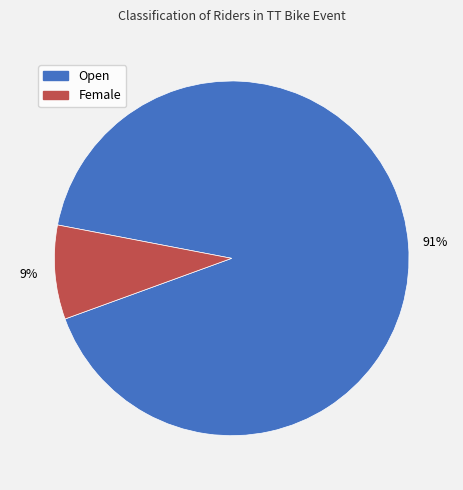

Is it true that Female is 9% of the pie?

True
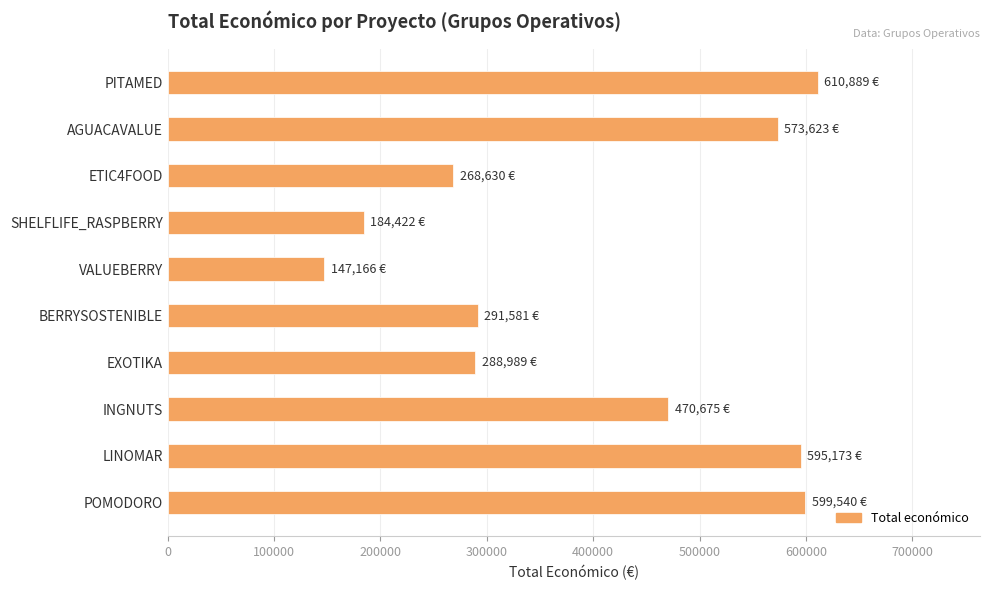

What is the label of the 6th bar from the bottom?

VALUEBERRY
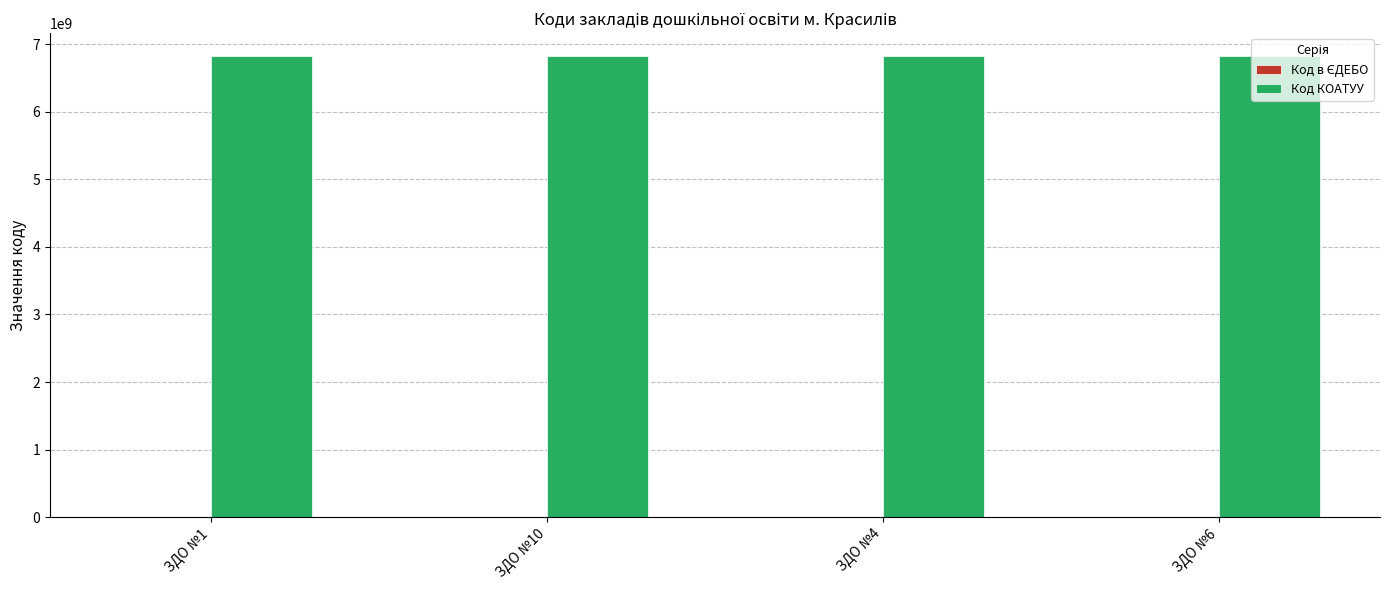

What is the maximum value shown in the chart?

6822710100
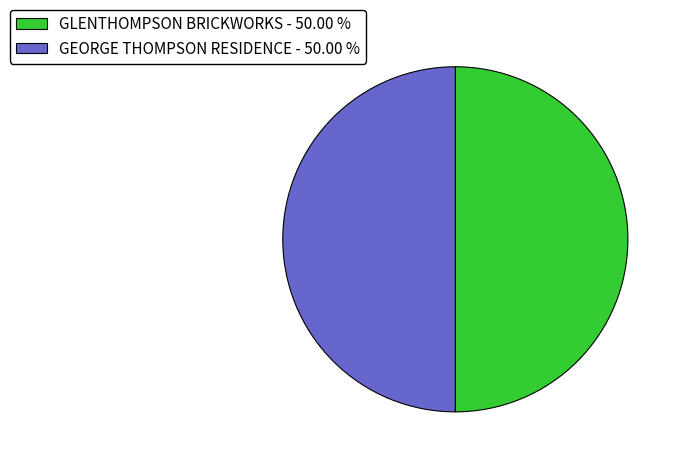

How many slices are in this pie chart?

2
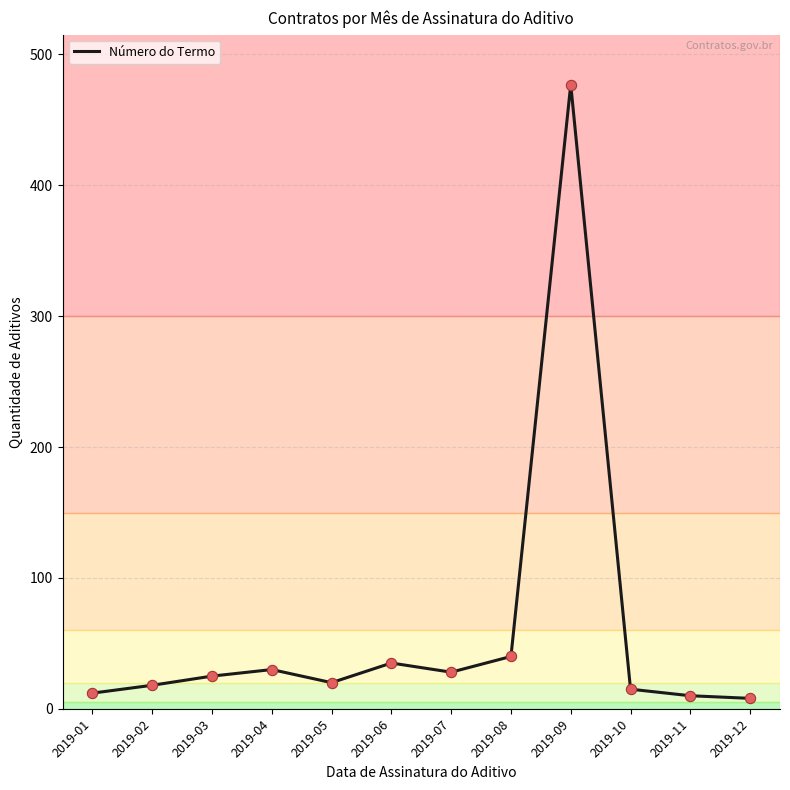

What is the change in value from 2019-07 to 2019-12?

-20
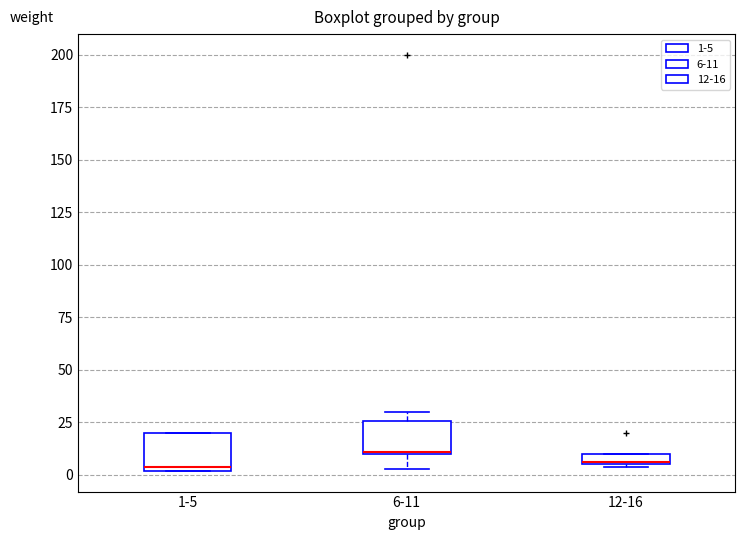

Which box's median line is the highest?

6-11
* * *
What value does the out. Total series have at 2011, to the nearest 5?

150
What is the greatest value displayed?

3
...
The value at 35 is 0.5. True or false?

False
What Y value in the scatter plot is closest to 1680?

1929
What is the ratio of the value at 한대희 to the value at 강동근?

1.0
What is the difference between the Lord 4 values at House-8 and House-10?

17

Task to complete: Collect every line of the items above that contains the word "What", and copy each such line in full.

Exercise solution:
What is the label of the 6th bar from the bottom?
What is the maximum value shown in the chart?
What is the change in value from 2019-07 to 2019-12?
What value does the out. Total series have at 2011, to the nearest 5?
What is the greatest value displayed?
What Y value in the scatter plot is closest to 1680?
What is the ratio of the value at 한대희 to the value at 강동근?
What is the difference between the Lord 4 values at House-8 and House-10?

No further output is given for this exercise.